As consumers we buy products based on our core values. We look out for and avoid products that are tested on animals or corporations who abuse the rights of their workers. We want to buy in a way that meets with our ethics and morals. But what will the future look like with self-driving cars?
Recently Google, who would normally be known for speed and efficiency, were in the news because their autonomous vehicle was stopped by police in California for going too slowly. The ‘driver’ of the vehicle wasn’t fined, as it turns out no laws were broken. The car came to the attention of police because of the tailback it had caused by sticking to its top speed of 25mph in a 35mph zone.
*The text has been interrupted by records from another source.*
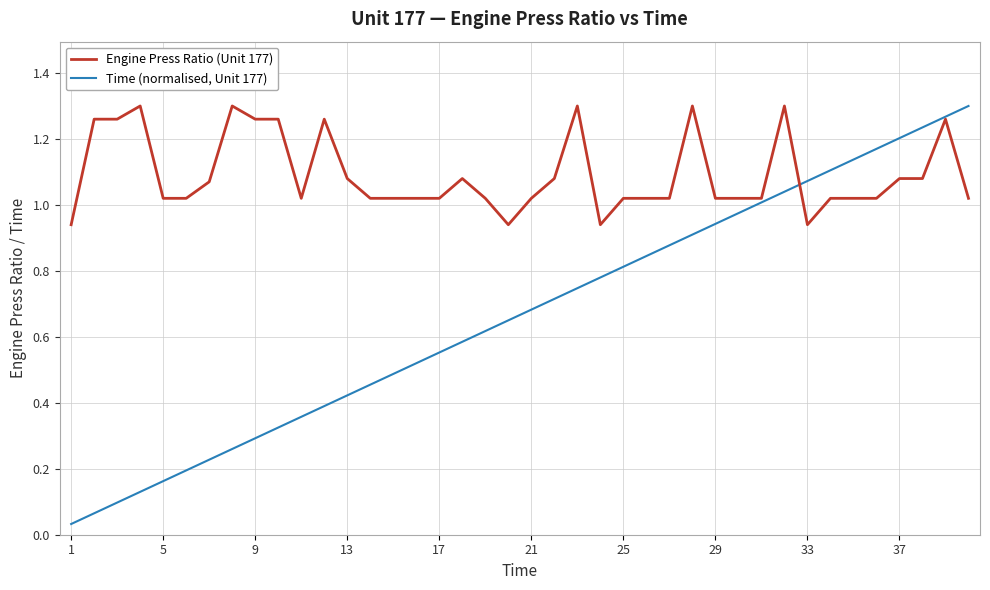

Which series has the largest range (max minus min)?

Time (normalised, Unit 177)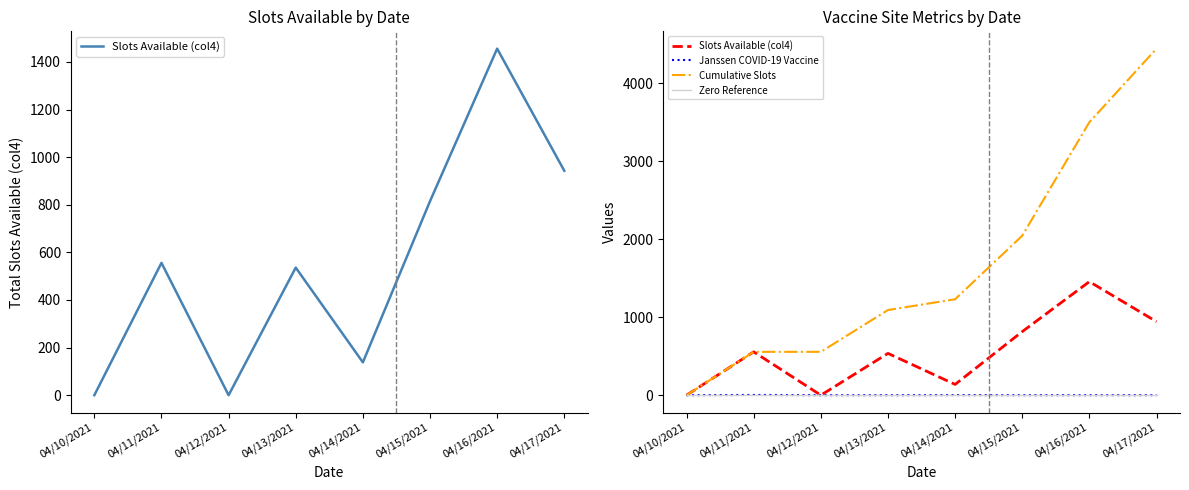

List the labels in order of Zero Reference value, largest first.

04/10/2021, 04/11/2021, 04/12/2021, 04/13/2021, 04/14/2021, 04/15/2021, 04/16/2021, 04/17/2021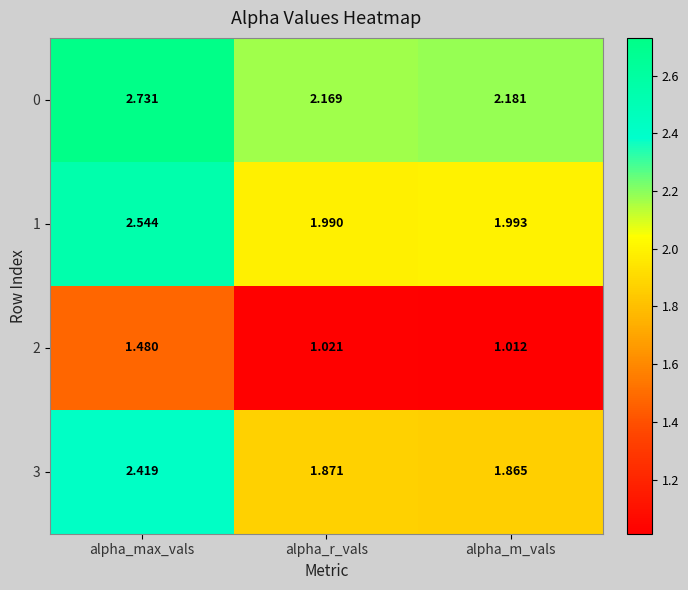

Which category has the highest value in the 1 series?

alpha_max_vals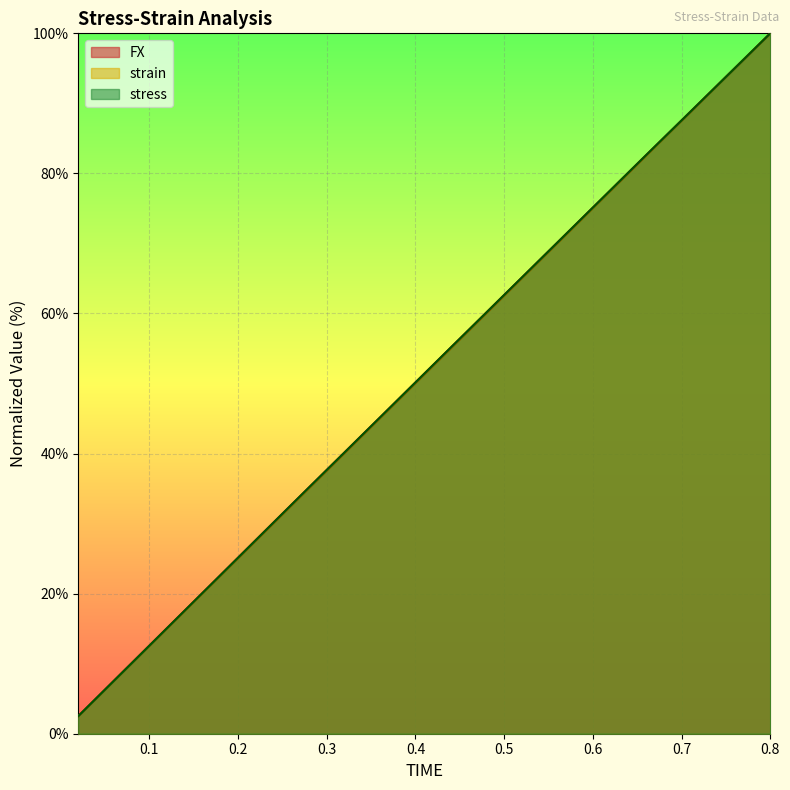

How many data points in strain are less than 52?

20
I wondered, in law, who is responsible for the vehicle. In the UK, the responsibility is for the person ‘in control’ of the vehicle. ‘In control’ however in this case it is not clearly defined. The definition of a driver is also not defined. Case law tells us that if you exercise control of the vehicle, then you are the driver. For example, if you are able to control the steering wheel, with the engine off and being towed, you are the driver. Also, you can be considered to be in control of the vehicle (and therefore the driver), if you are, fast asleep, behind the steering wheel with the engine off and the keys in your pocket. (Keep this in mind if you are having a drink this festive season)!
Imagine this: You are driving your car along the road, a driver coming toward you in the opposite direction, loses control. In a split second you must decide what to do allow a head on collision, with the likely outcome of serious injury or loss of life to both yourself and the oncoming driver, or to avoid the oncoming car by driving into a group of pedestrians waiting at a bus stop. In the second option you will almost certainly kill or seriously injure the pedestrians but only suffer a very minor injury to yourself.
In the future the self-driving car will decide this for you, based on a complicated set of algorithms that would be biased towards either protecting the occupants of the autonomous vehicle first or pedestrians first. The manufacturers will have to decide on this.
Buy a BMW, “We will protect you.”
Buy a Mercedes, “We protect the world around you.”

I appreciate that there will be many people who will say that the autonomous vehicle is less likely to crash because it can analyse information and make decisions much faster than any human could. But let’s be realistic here, there will always be situations where they will crash and people will get hurt.

The future could really be about me or you having to make purchasing decisions with a new ethical angle to consider.